Feasibility and potential of a thorium-doped barium-lithium-fluoride single crystal as a candidate for solid-state nuclear optical clock material

In recent twenty years, the research on nuclear clocks based on Th nuclear transition has become increasingly intensive. Among them, solid-state nuclear clocks based on thorium -doped crystals are considered to have unique advantages in the detections of accurate energy and lifetime of nuclear isomers and the stability and miniaturization of optical clocks. In this work, The feasibility and potential of using Th:BaLiF3 single crystal as a solid-state nuclear clock material was calculated and predicted by using density functional theory (DFT). The theoretical results showed that Th ions could be effectively doped in BaLiF3 crystal through a suitable charge compensation mechanism, and only slightly decreased the transmittance of BaLiF3 crystal in the nuclear transition band.
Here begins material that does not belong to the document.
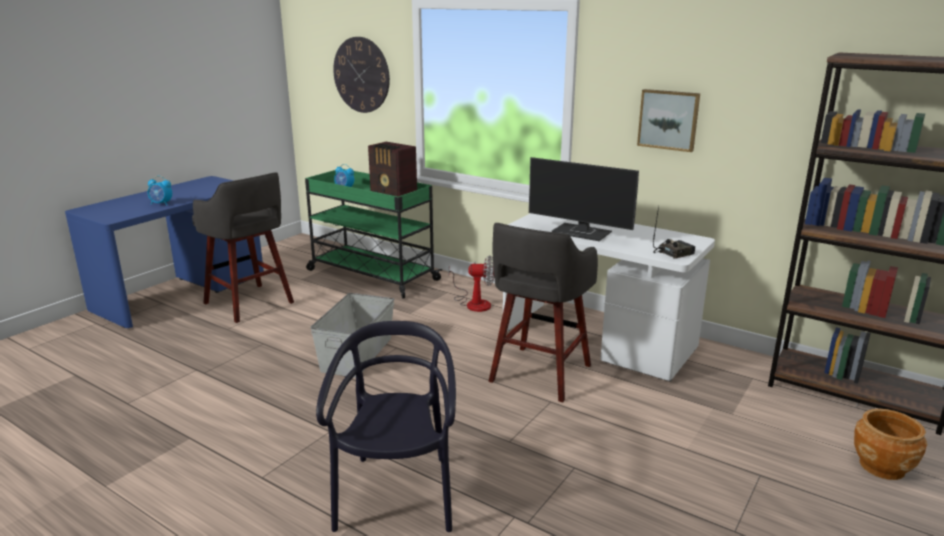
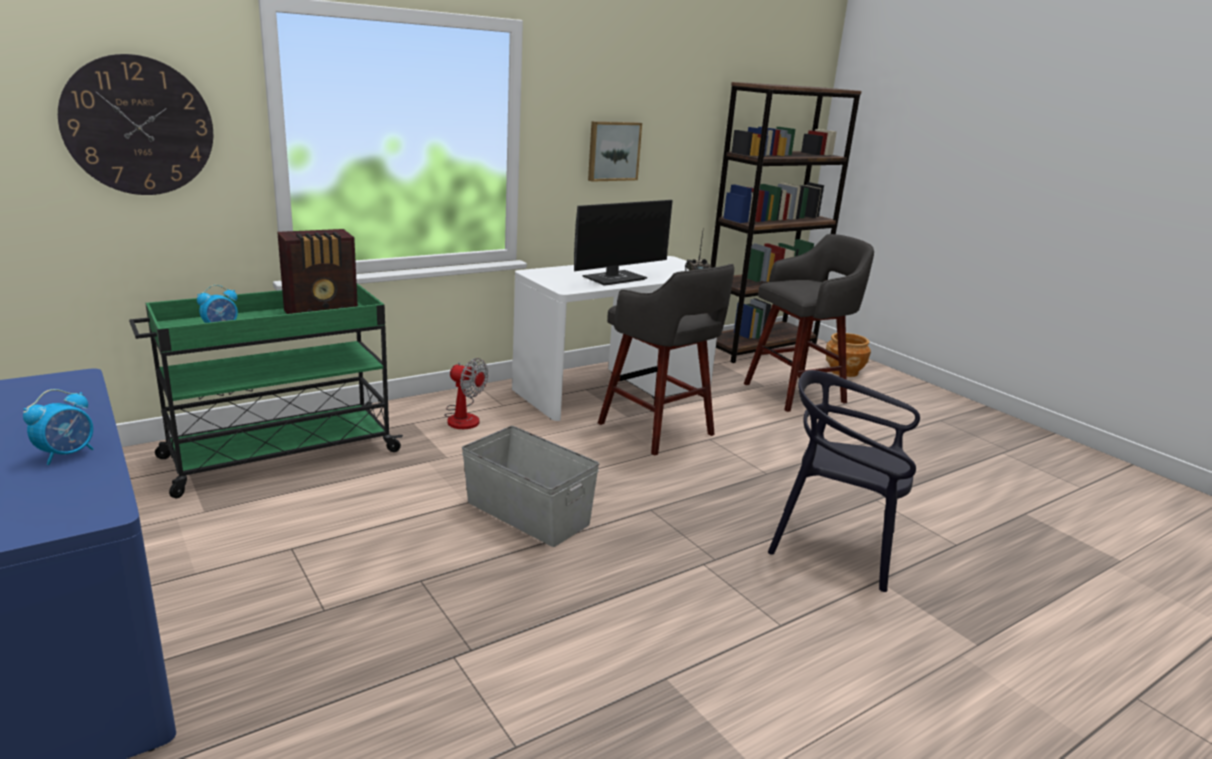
camera: 70 degrees left, 0 degrees up
(250, 304) = (244, 574): grey stool -> grey stool (797, 393)
(474, 303) = (463, 417): fan -> fan turned 90 degrees clockwise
On this basis, a Th:BaLiF3 single crystal was successfully grown through experiments. Th concentration of the as -grown crystal can reach 3.13 x 1018 cm-3, and the transmittance can reach T similar to 50% at similar to 150 nm. Compared with the pure BaLiF3 crystal grown under similar conditions, it only slightly decreased. The Th:BaLiF3 single crystal is expected to be a potential candidate for solid-state nuclear clock material.